75% of the class I was in failed and this is way after grade 2. I don't use myself as the average anymore and have stopped believing everyone is equal with regards to innate skills and abilities.

You want to create a course that works for the average intelligence. Plus based on this thread, the morons who wrote the school curriculum don't actually code, or forgot that many teachers don't code. Using C or C++ raises the skill floor for no good reason aside from "hurhurderpderpy old Skool lez write in assemblyz instead."

This is gatekeeping, especially because there are better options now.
C, C+, C++ are not code, they are coding languages. Kids are going to be taught coding - not the same thing -- I would think a coder gets that.

As I mentioned earlier, a basic recipe for making bread is a piece of code. Instructions for assembling a BBQ is a piece of code. In it's simplest form code is simply a set of instructions organized in an order to make something happen. In the case of bread recipe and BBQ assembly instructions, the programming language is English, the processor is a person.

This is the level of simplicity kids will learn in grade 2. They might use computer tools that let them drag and drop simple inputs and routines into a sequence and manipulate variables -- they will not use a high level programming language like the one used to create PC software.
 
I read manuals.
 
" (unless someone wants to teach me virtually) "
If I had the time, I would start a new thread dedicate to learning C and teach the lot of you, but it's riding season not computer season, so that won't be happening until the next time I hurt myself ;)
 
" (unless someone wants to teach me virtually) "
If I had the time, I would start a new thread dedicate to learning C and teach the lot of you, but it's riding season not computer season, so that won't be happening until the next time I hurt myself ;)
I’d enjoy that. My programming days ended way back, the last program I wrote was in Z80 assembler, it was to run a keyboard using an rs232 serial interface for the CP/M operating system. C was gaining popularity as 16 and 32 bit processors came along, just around the time I discovered a salesmen made double that of a coder, ate, golfed and travelled free, only worked 30 serious hours a week. Bye bye compilers and free pizza, hello cheap suits and an Audi.

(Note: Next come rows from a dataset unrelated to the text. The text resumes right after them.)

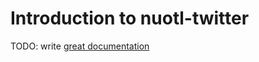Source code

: # Introduction to nuotl-twitter

TODO: write [great documentation](http://jacobian.org/writing/great-documentation/what-to-write/)
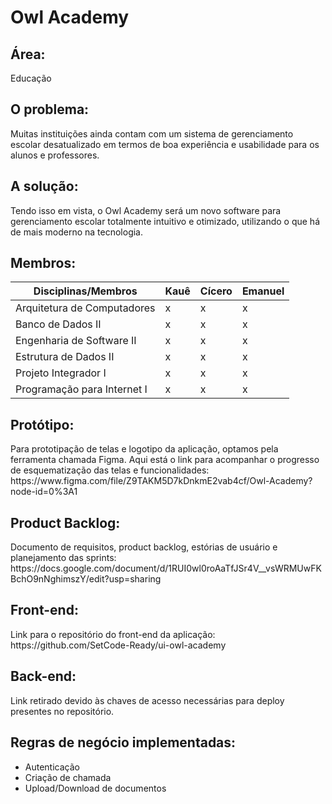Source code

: <h1>Owl Academy</h1>

<h2>Área:</h2>

<p>Educação</p>

<h2>O problema:</h2>

<p>
Muitas instituições ainda contam com um sistema de gerenciamento escolar desatualizado em termos de boa experiência e usabilidade para os alunos e professores. 
</p>

<h2>A solução:</h2>

<p>
Tendo isso em vista, o Owl Academy será um novo software para gerenciamento escolar totalmente intuitivo e otimizado, utilizando o que há de mais moderno na tecnologia. 
</p>

<h2>Membros:</h2>
<table>
<thead>
  <tr>
    <th>Disciplinas/Membros</th>
    <th>Kauê</th>
    <th>Cícero</th>
    <th>Emanuel</th>
  </tr>
</thead>
<tbody>
  <tr>
    <td>Arquitetura de Computadores</td>
    <td>x</td>
    <td>x</td>
    <td>x</td>
  </tr>
  <tr>
    <td>Banco de Dados II<br></td>
    <td>x</td>
    <td>x</td>
    <td>x</td>
  </tr>
  <tr>
    <td>Engenharia de Software II</td>
    <td>x</td>
    <td>x</td>
    <td>x</td>
  </tr>
  <tr>
    <td>Estrutura de Dados II</td>
    <td>x</td>
    <td>x</td>
    <td>x</td>
  </tr>
  <tr>
    <td>Projeto Integrador I</td>
    <td>x</td>
    <td>x</td>
    <td>x</td>
  </tr>
  <tr>
    <td>Programação para Internet I</td>
    <td>x</td>
    <td>x</td>
    <td>x</td>
  </tr>
</tbody>
</table>

<h2>Protótipo:</h2>

<p>
 Para prototipação de telas e logotipo da aplicação, optamos pela ferramenta chamada Figma.
 Aqui está o link para acompanhar o progresso de esquematização das telas e funcionalidades: https://www.figma.com/file/Z9TAKM5D7kDnkmE2vab4cf/Owl-Academy?node-id=0%3A1
</p>

<h2>Product Backlog:</h2>

<p>
  Documento de requisitos, product backlog, estórias de usuário e planejamento das sprints: https://docs.google.com/document/d/1RUI0wl0roAaTfJSr4V__vsWRMUwFKBchO9nNghimszY/edit?usp=sharing
</p>

<h2>Front-end:</h2>

<p>
   Link para o repositório do front-end da aplicação: https://github.com/SetCode-Ready/ui-owl-academy
</p>

<h2>Back-end:</h2>

<p>
   Link retirado devido às chaves de acesso necessárias para deploy presentes no repositório.
</p>

<h2>Regras de negócio implementadas:</h2>

<ul>
  <li>Autenticação</li>
  <li>Criação de chamada</li>
  <li>Upload/Download de documentos</li>
</ul>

I also wrote a pile of business utility stuff using the original interpreter Basic. If anyone remembers the 2 player version of Pong that came with Osborne and Sinclair computers — that was me!
 
Last edited:
salesmen made double that of a coder, ate, golfed and travelled free, only worked 30 serious hours a week. Bye bye compilers and free pizza, hello cheap suits and an Audi.
/QUOTE]


I never wear cheap suits. LOL. the rest is so true
 
I’d enjoy that. My programming days ended way back, the last program I wrote was in Z80 assembler, it was to run a keyboard using an rs232 serial interface for the CP/M operating system. C was gaining popularity as 16 and 32 bit processors came along, just around the time I discovered a salesmen made double that of a coder, ate, golfed and travelled free, only worked 30 serious hours a week. Bye bye compilers and free pizza, hello cheap suits and an Audi.

I also wrote a pile of business utility stuff using the original interpreter Basic. If anyone remembers the 2 player version of Pong that came with Osborne and Sinclair computers — that was me!

The company I worked for got started with computers using a Sinclair. I vaguely remember memory modules plugging into the thing and a cassette deck for something else.

They eventually got real stuff and had some hack write a program that took care of the whole company from inventory to shipping. A couple of months later they were in a cash bind. It never invoiced anything.